The problem:
From the line with "Extract the structured" to the final line of the records, reproduce every line exactly and only those lines.

====== Given data ======

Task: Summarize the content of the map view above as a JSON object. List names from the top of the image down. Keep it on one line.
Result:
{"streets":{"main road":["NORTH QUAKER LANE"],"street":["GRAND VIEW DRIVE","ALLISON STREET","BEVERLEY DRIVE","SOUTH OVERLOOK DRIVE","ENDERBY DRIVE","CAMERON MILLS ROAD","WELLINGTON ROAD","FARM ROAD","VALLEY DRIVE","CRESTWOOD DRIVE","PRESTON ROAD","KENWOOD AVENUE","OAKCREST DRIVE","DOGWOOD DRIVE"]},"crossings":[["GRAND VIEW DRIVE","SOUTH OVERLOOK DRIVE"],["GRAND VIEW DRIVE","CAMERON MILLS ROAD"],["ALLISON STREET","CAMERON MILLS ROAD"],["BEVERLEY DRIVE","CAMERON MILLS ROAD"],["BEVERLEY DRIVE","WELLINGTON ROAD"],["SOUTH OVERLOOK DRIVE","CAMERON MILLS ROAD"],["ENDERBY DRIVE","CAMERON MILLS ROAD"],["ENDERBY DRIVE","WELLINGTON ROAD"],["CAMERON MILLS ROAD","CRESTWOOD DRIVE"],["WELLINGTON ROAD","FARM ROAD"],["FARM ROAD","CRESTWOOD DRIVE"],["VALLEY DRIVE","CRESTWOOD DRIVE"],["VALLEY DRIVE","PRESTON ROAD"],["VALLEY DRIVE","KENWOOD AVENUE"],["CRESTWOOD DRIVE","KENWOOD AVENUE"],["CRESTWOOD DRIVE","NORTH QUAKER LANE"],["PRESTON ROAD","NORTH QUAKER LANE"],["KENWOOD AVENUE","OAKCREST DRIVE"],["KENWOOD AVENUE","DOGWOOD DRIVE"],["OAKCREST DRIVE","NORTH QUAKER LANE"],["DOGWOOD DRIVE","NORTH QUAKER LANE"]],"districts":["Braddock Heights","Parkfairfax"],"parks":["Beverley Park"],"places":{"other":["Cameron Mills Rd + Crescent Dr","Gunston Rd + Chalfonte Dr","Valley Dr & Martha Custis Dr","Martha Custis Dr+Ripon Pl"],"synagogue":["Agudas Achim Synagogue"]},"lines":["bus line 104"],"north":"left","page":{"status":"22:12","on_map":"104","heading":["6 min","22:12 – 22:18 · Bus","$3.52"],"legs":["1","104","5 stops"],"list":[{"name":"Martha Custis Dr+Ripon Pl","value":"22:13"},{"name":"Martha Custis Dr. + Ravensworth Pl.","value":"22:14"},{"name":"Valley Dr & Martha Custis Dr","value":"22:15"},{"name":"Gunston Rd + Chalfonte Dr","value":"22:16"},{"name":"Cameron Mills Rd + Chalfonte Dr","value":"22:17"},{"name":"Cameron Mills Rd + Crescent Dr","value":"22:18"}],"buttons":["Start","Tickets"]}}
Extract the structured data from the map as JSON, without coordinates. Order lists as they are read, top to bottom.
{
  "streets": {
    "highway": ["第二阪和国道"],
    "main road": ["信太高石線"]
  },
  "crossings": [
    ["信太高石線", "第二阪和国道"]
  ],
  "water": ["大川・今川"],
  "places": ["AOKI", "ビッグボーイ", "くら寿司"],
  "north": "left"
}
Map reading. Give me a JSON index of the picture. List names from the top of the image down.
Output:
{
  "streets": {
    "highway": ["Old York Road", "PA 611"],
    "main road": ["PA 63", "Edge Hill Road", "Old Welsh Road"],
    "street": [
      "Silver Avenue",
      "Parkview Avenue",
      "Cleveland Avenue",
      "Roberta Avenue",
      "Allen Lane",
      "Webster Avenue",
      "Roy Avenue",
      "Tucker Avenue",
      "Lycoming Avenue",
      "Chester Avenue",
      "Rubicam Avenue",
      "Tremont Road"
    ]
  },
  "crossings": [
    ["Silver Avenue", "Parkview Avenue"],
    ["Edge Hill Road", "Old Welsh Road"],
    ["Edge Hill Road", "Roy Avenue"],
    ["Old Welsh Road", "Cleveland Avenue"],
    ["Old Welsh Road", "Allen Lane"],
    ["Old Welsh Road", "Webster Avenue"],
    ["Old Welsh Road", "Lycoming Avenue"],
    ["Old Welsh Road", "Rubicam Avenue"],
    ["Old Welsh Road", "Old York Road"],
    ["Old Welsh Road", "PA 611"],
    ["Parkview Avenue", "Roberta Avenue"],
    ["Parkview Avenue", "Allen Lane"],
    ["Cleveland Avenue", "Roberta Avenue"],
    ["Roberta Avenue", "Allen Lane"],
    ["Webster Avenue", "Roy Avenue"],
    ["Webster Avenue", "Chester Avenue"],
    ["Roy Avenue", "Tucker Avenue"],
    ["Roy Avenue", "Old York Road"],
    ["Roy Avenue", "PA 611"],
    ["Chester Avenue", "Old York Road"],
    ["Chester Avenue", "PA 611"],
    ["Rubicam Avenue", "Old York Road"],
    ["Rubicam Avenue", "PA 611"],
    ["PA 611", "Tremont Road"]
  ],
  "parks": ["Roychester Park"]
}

======

Answer for this exercise:
Extract the structured data from the map as JSON, without coordinates. Order lists as they are read, top to bottom.
{
  "streets": {
    "highway": ["第二阪和国道"],
    "main road": ["信太高石線"]
  },
  "crossings": [
    ["信太高石線", "第二阪和国道"]
  ],
  "water": ["大川・今川"],
  "places": ["AOKI", "ビッグボーイ", "くら寿司"],
  "north": "left"
}
Map reading. Give me a JSON index of the picture. List names from the top of the image down.
Output:
{
  "streets": {
    "highway": ["Old York Road", "PA 611"],
    "main road": ["PA 63", "Edge Hill Road", "Old Welsh Road"],
    "street": [
      "Silver Avenue",
      "Parkview Avenue",
      "Cleveland Avenue",
      "Roberta Avenue",
      "Allen Lane",
      "Webster Avenue",
      "Roy Avenue",
      "Tucker Avenue",
      "Lycoming Avenue",
      "Chester Avenue",
      "Rubicam Avenue",
      "Tremont Road"
    ]
  },
  "crossings": [
    ["Silver Avenue", "Parkview Avenue"],
    ["Edge Hill Road", "Old Welsh Road"],
    ["Edge Hill Road", "Roy Avenue"],
    ["Old Welsh Road", "Cleveland Avenue"],
    ["Old Welsh Road", "Allen Lane"],
    ["Old Welsh Road", "Webster Avenue"],
    ["Old Welsh Road", "Lycoming Avenue"],
    ["Old Welsh Road", "Rubicam Avenue"],
    ["Old Welsh Road", "Old York Road"],
    ["Old Welsh Road", "PA 611"],
    ["Parkview Avenue", "Roberta Avenue"],
    ["Parkview Avenue", "Allen Lane"],
    ["Cleveland Avenue", "Roberta Avenue"],
    ["Roberta Avenue", "Allen Lane"],
    ["Webster Avenue", "Roy Avenue"],
    ["Webster Avenue", "Chester Avenue"],
    ["Roy Avenue", "Tucker Avenue"],
    ["Roy Avenue", "Old York Road"],
    ["Roy Avenue", "PA 611"],
    ["Chester Avenue", "Old York Road"],
    ["Chester Avenue", "PA 611"],
    ["Rubicam Avenue", "Old York Road"],
    ["Rubicam Avenue", "PA 611"],
    ["PA 611", "Tremont Road"]
  ],
  "parks": ["Roychester Park"]
}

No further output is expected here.